When she’d returned, Lugh had been by her side, fully grown and a master in all the arts both material and martial.
Some said he was raised among the bane sidhe , the strange nocturnal fae who lived in barrow mounds.
Others said he had been fostered by dragons. Eithne would never say.
“For two people who have nothing to say to each other, you certainly don’t seem at a loss for words,” Diego said dryly into a break in the argument.
They both whirled on him, eyes glowing with red flame.
He went on in a more gentle tone. “ Majestads , you have both lost sons. I am sorry for your loss and for your terrible pain. A parent should never have to face the agony of losing a child. It is something you share, though, as you share this world and the responsibility for the people in it. You do not have to like each other, but maybe it’s time to put old injuries aside. ”
“And what would you have us do, Taliesin?” Danu asked with an uncharacteristic crack in her voice.
“I’m not that first Taliesin, Light of the World.” He used her formal title and got a raised brow. Good. She was thinking again instead of reacting. “He died over two thousand years ago.”
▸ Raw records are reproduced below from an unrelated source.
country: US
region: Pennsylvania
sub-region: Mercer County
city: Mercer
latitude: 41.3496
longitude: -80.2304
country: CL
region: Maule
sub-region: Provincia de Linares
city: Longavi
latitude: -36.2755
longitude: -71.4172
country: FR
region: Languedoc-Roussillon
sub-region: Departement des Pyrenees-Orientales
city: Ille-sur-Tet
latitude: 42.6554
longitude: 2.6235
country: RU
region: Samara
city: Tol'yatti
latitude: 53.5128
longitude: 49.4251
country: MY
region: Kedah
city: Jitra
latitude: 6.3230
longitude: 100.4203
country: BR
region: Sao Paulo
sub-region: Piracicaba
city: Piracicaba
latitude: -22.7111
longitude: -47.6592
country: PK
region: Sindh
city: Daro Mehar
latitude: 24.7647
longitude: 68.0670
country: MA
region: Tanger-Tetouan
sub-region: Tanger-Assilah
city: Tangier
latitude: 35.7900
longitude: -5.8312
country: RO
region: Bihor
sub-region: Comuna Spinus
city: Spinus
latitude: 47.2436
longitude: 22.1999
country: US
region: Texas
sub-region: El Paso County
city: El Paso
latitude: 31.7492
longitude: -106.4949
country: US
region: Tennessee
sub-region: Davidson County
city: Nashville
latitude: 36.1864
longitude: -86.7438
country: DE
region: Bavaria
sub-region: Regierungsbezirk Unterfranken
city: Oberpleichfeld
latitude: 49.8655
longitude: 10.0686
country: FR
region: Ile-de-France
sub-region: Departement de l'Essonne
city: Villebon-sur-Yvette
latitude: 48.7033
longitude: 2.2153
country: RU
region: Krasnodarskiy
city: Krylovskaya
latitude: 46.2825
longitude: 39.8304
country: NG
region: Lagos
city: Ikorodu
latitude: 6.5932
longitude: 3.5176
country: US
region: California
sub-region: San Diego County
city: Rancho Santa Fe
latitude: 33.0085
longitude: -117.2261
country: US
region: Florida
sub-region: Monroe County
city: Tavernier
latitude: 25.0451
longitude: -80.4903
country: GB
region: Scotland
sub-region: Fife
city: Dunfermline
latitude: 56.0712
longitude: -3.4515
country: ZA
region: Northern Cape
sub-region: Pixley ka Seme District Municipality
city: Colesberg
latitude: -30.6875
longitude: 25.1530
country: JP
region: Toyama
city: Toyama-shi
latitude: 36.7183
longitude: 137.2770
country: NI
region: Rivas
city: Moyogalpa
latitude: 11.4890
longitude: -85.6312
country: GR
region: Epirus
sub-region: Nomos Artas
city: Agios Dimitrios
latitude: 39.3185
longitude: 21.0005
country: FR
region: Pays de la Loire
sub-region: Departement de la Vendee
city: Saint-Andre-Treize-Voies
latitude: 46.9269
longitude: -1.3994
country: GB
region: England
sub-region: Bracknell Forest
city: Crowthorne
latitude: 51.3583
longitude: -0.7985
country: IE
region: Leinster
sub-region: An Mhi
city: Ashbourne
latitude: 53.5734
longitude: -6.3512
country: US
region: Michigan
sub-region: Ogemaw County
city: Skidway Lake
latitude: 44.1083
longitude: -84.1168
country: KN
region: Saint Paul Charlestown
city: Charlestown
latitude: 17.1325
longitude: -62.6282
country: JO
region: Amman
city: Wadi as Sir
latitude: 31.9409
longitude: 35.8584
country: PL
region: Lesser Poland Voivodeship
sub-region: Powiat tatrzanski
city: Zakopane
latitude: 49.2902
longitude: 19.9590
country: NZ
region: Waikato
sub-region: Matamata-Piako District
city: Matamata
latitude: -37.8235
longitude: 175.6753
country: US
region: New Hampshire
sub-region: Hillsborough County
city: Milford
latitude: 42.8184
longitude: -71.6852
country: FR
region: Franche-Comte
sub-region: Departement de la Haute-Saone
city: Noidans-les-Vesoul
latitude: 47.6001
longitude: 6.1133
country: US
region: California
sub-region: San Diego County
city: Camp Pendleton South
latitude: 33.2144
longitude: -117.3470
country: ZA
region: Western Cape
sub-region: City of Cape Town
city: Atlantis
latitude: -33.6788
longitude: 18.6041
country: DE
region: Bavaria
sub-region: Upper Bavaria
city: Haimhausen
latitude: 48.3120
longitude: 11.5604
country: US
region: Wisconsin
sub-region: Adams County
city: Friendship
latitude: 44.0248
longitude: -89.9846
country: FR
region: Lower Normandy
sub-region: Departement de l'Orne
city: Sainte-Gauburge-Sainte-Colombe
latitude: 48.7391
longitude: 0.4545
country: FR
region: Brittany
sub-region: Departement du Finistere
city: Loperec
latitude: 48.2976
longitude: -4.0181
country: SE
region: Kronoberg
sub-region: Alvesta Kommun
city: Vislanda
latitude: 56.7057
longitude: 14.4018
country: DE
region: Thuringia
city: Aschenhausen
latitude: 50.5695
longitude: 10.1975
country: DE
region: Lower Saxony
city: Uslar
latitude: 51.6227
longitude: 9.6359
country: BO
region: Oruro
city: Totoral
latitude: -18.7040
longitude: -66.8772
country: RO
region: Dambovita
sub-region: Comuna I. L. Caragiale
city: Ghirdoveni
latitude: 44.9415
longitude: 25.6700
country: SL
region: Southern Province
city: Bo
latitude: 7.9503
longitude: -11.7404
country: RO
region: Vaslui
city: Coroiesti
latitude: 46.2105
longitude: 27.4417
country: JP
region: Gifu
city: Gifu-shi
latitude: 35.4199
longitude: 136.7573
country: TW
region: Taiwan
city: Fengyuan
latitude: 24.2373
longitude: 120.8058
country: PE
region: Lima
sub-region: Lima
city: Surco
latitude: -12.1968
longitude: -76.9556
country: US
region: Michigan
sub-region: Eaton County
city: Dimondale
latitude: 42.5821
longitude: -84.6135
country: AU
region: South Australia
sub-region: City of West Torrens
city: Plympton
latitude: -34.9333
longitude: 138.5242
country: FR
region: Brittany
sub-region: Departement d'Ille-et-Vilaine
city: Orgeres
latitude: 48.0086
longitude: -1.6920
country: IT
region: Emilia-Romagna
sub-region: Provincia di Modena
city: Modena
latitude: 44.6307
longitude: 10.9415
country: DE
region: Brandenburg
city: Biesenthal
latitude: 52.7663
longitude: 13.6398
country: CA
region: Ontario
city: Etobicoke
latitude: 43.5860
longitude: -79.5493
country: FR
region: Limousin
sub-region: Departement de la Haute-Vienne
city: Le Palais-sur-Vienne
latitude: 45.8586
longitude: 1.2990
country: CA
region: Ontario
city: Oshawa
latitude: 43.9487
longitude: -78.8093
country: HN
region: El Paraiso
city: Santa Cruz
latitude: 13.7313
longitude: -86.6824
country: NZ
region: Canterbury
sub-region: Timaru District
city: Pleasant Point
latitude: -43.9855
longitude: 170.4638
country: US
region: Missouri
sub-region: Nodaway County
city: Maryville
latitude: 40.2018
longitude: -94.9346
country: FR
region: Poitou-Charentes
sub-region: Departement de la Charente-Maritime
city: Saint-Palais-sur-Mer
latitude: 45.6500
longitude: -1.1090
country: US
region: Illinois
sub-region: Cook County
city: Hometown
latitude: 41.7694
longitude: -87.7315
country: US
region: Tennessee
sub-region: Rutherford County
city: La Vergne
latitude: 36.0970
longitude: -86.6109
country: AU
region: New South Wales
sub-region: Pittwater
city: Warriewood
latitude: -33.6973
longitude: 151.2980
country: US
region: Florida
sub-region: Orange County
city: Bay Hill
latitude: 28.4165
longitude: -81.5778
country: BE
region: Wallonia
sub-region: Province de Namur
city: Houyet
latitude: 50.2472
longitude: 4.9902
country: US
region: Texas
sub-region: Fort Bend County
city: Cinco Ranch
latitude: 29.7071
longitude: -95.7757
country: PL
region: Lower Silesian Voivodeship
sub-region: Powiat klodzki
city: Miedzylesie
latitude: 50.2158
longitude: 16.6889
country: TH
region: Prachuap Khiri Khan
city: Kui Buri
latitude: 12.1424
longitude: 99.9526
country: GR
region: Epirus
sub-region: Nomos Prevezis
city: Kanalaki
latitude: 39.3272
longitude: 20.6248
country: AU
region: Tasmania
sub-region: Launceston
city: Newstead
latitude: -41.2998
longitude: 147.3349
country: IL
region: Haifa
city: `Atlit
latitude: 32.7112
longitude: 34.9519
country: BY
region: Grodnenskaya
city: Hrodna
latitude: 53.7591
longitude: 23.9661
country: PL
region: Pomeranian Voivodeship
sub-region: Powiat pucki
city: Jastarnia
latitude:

“So. Diego, then,” Balor rumbled and leaned back against the wall. “We are at an impasse.”
“If you look at the problem as having only two choices, then, yes, you are in an impossible situation. Danu won’t let you go through to take the world back by force, and you won’t accept her decision to let your people die in peace.”
“The sun will freeze first.”
“But if there’s another way, would you listen?” Diego looked from one to the other, waiting until he had two nods. “What if I told you there are places still in the world which are not spoiled? True, they’re not perfect like here, but clean enough.”
“After so many years, there are such places?” Danu took a step closer.
“Finn was poisoned when I found him. One of these places made him well again. We live in another one now.”